On March 19, 2014, five men were charged with holding 115 people captive in a house in Houston. The men were smuggling the victims into the United States, but instead of taking them to their desired locations, they trapped them in the 1300 square foot house and asked their family members for ransom. The captors used guns and threats to hold the victims hostage and stripped them of their shoes and clothing to keep them from escaping. Some of the victims were being kicked and beaten, and many of the women were groped.
Police found the victims when they received a tip from a woman who said that she paid the men $15,000 to have her daughter and two small grandchildren delivered to Chicago but was then ordered to pay another $13,000 or they would “disappear.” The police had the house under surveillance when they stopped a car coming out of the house for a traffic stop. There was a gun in the car which allowed the police to detain the men and check the house. The doors were locked with dead bolts, and the windows were covered with plywood. The police found 99 males and 16 females, one of which was pregnant, sitting on each others’ laps and living in filth. Many of the hostages had been living in the house for two weeks, sharing one toilet and with no hot water. For more on the article and a video by Fox News, click here.

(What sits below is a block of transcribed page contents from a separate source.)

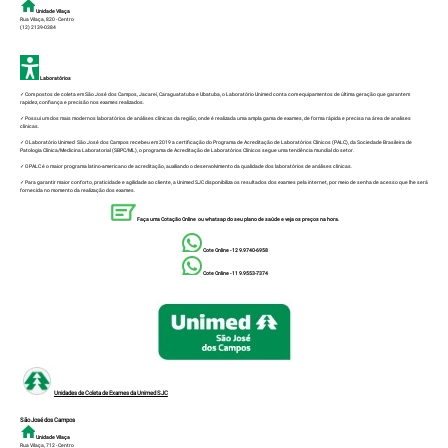
Unidade Vilaça
Rua Vilaça, 820 - Centro
(12) 2139-0384
Laboratórios
✓ Com postos de coleta em São José dos Campos, Jacareí, Caraguatatuba e Ubatuba, o Laboratório Unimed conta com equipamentos de última geração que garantem
rapidez, confiança e precisão nos exames realizados.
✓ Possui um dos mais modernos laboratórios de análises clínicas da região, onde é realizada uma ampla gama de exames, de forma rápida e precisa na área de analises
clinicas.
✓ O Laboratório Unimed São José dos Campos recebeu em 2019 a certificação do Programa de Acreditação de Laboratórios Clínicos (PALC), da Sociedade Brasileira de
Patologia Clínica/Medicina Laboratorial (SBPC/ML), o programa de Acreditação de Laboratórios Clínicos segue uma tendência mundial do setor.
✓ O PALC é o maior programa latino-americano de acreditação, auxiliando o desenvolvimento da qualidade dos laboratórios de análises clínicas.
✓ Para garantir maior conforto, praticidade e agilidade ao cliente, a Unimed SJC disponibiliza os resultados dos exames pela internet, por meio de senha de acesso que lhe será
fornecida no momento da realização dos exames.
Faça uma Cotação Online ou whatsap do seu plano de saúde e veja os preços na hora.
Cote Online - 12 9.9740-6958
Cote Online - 11 9.9553-7374
Unidades de Coleta de Exames da Unimed SJC
São José dos Campos
Unidade Vilaça
Rua Vilaça, 712 - Centro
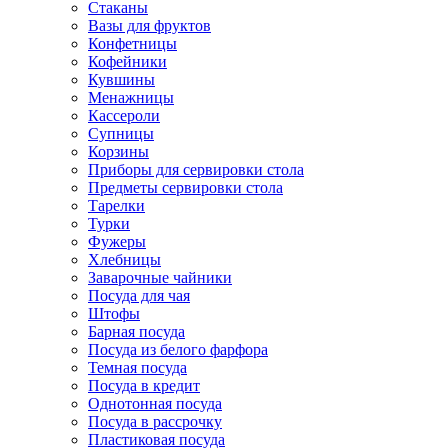
Стаканы
Вазы для фруктов
Конфетницы
Кофейники
Кувшины
Менажницы
Кассероли
Супницы
Корзины
Приборы для сервировки стола
Предметы сервировки стола
Тарелки
Турки
Фужеры
Хлебницы
Заварочные чайники
Посуда для чая
Штофы
Барная посуда
Посуда из белого фарфора
Темная посуда
Посуда в кредит
Однотонная посуда
Посуда в рассрочку
Пластиковая посуда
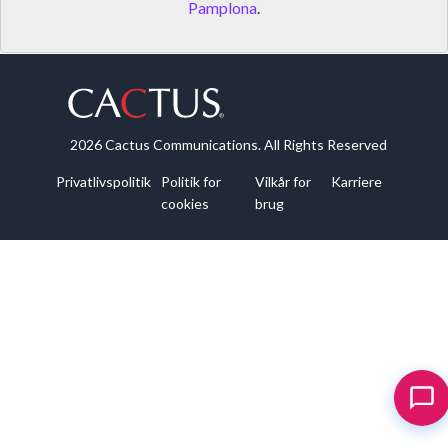
Pamplona
.
2026 Cactus Communications. All Rights Reserved
Privatlivspolitik
Politik for
Vilkår for
Karriere
cookies
brug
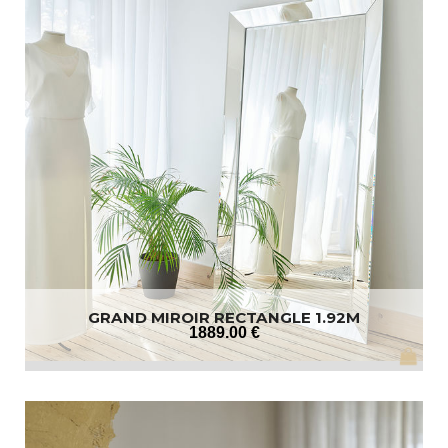
GRAND MIROIR RECTANGLE 1.92M
1889
.00
€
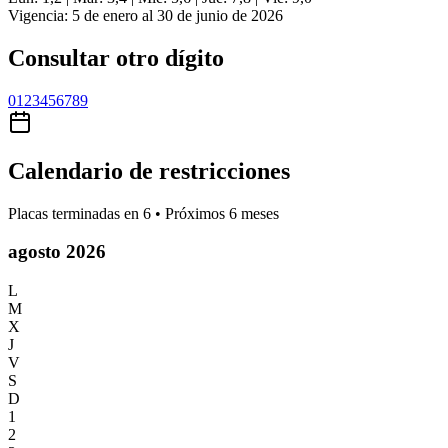
Vigencia: 5 de enero al 30 de junio de 2026
Consultar otro dígito
0
1
2
3
4
5
6
7
8
9
Calendario de restricciones
Placas terminadas en
6
• Próximos 6 meses
agosto 2026
L
M
X
J
V
S
D
1
2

What we need to think about is that it would be very easy for these men to turn this operation into a trafficking situation. Many of the victims were from Mexico, El Salvador, Honduras, and Guatemala. If their families were not able to pay the ransom amount, what might the captors have turned to next? This is how some people find themselves involved in labor or sex trafficking. Many foreign national victims of trafficking do not know the laws in the United States or may even feel they cannot leave their situation because they do not know anyone besides their captors. Their fear and lack of knowledge of our legal system often keeps them by their trafficker’s side, even if they would like to get away. There is also the fear of being deported at stake because many of them have gone through a great deal in order to even get across the U.S. borders and do not want to go back to the life they came from. Traffickers often instill false notions of what may happen to their victims if they are to escape from their captors. Luckily, in this case, law enforcement was able to mitigate the situation before it got any worse.